◆ ABOUT THIS EXERCISE ◆
The answer must be every line of the records below that contains the word "metres", copied out.

◆ EXERCISE INPUTS ◆

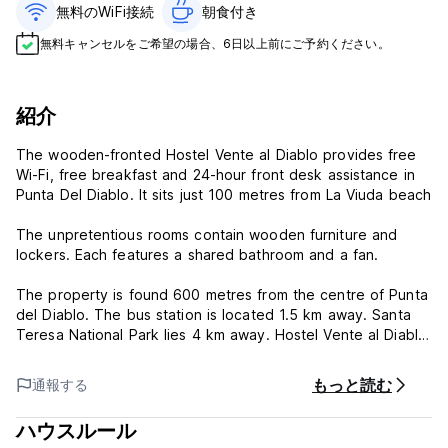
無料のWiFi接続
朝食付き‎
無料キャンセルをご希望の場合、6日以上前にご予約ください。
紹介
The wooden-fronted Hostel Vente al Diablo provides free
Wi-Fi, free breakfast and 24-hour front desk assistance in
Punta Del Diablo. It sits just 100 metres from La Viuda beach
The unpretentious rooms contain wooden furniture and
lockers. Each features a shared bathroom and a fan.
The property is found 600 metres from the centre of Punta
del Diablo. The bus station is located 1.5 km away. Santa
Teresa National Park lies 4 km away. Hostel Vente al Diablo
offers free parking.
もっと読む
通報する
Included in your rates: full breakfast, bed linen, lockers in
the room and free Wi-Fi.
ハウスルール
---
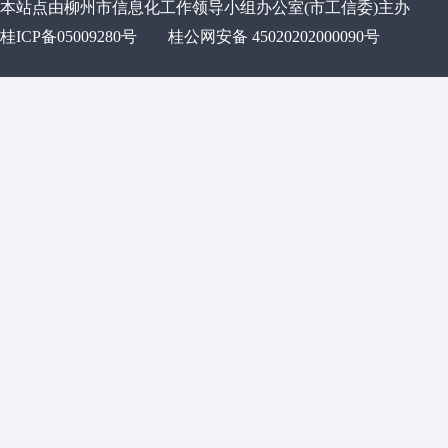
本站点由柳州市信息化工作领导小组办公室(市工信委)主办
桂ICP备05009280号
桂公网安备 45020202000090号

◆ WRITTEN ANSWER ◆
Punta Del Diablo. It sits just 100 metres from La Viuda beach
The property is found 600 metres from the centre of Punta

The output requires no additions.